--- Start Record set ---
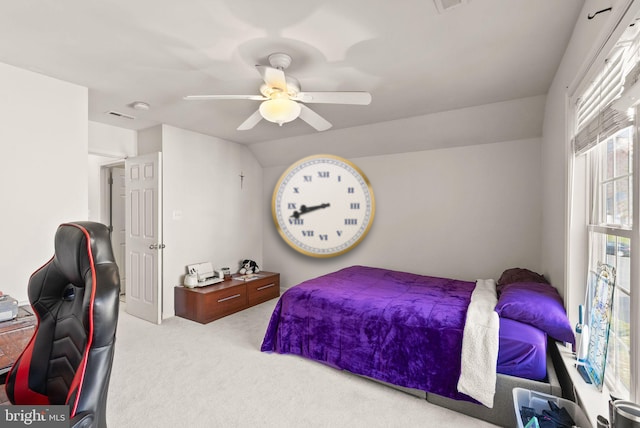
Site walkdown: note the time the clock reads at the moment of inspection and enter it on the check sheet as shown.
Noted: 8:42
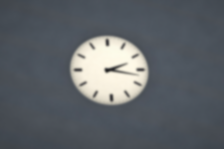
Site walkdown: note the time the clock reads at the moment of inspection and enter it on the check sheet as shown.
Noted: 2:17
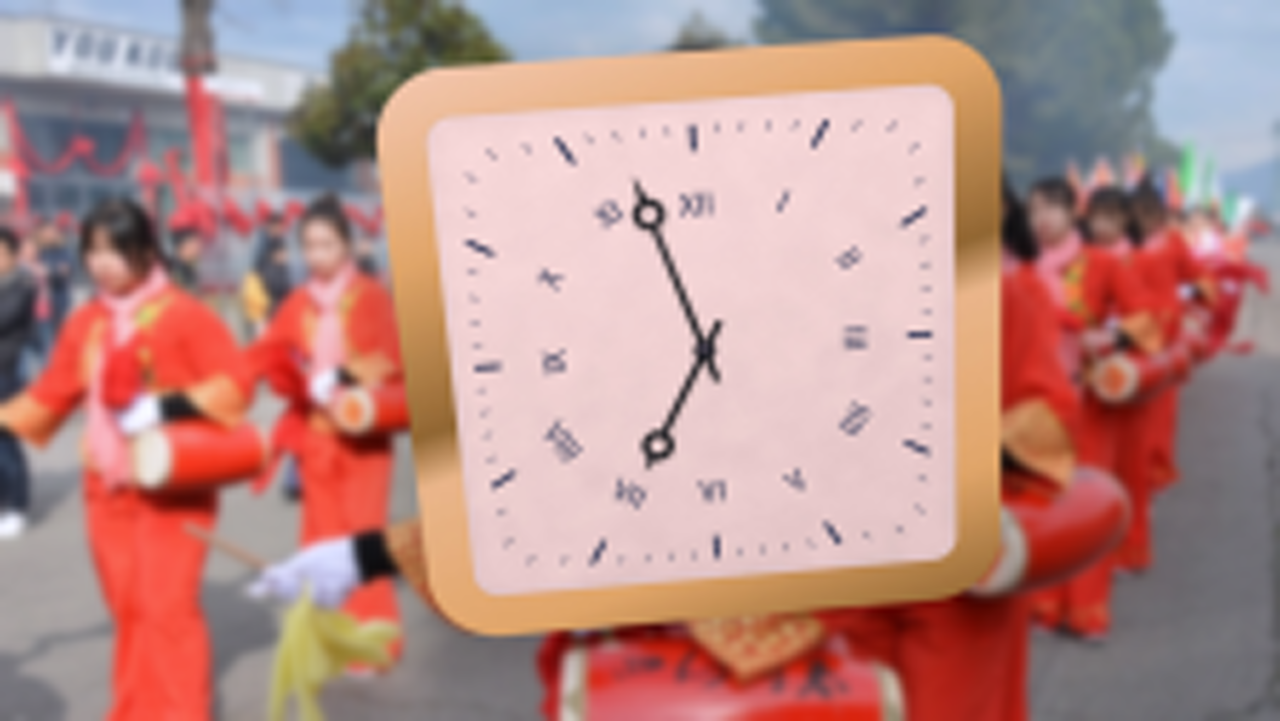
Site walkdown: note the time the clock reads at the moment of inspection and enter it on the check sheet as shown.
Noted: 6:57
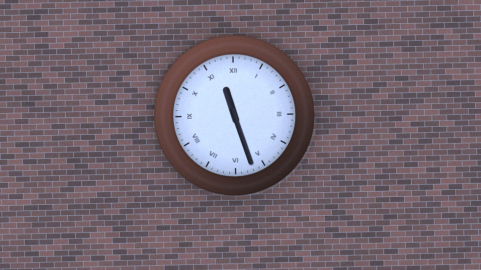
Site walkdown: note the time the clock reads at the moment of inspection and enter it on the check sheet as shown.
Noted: 11:27
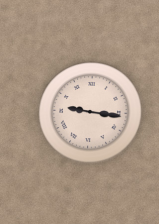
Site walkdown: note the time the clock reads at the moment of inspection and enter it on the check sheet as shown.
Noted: 9:16
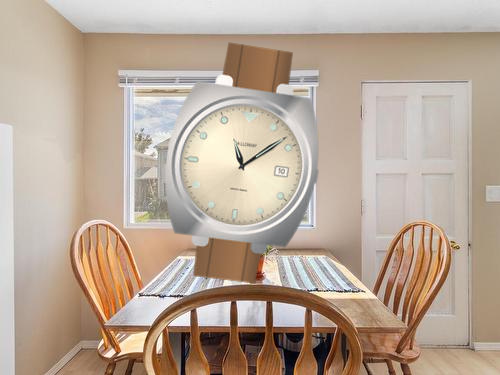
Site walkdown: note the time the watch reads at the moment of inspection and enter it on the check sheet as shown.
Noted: 11:08
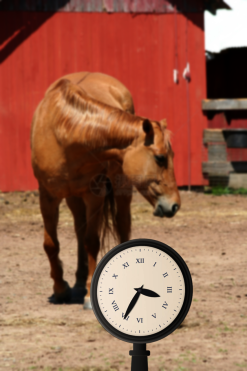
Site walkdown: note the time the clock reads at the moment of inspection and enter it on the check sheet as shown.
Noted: 3:35
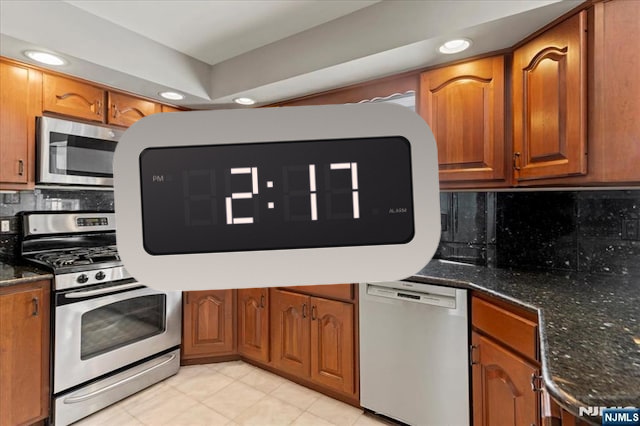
--- End Record set ---
→ **Exercise**: Reproduce the entries verbatim, starting at the beginning of the entries and ending at the line containing "Noted: 11:27", both ends included. Omit the pictures from the output.

→ **Response to this task**:
Site walkdown: note the time the clock reads at the moment of inspection and enter it on the check sheet as shown.
Noted: 8:42
Site walkdown: note the time the clock reads at the moment of inspection and enter it on the check sheet as shown.
Noted: 2:17
Site walkdown: note the time the clock reads at the moment of inspection and enter it on the check sheet as shown.
Noted: 6:57
Site walkdown: note the time the clock reads at the moment of inspection and enter it on the check sheet as shown.
Noted: 11:27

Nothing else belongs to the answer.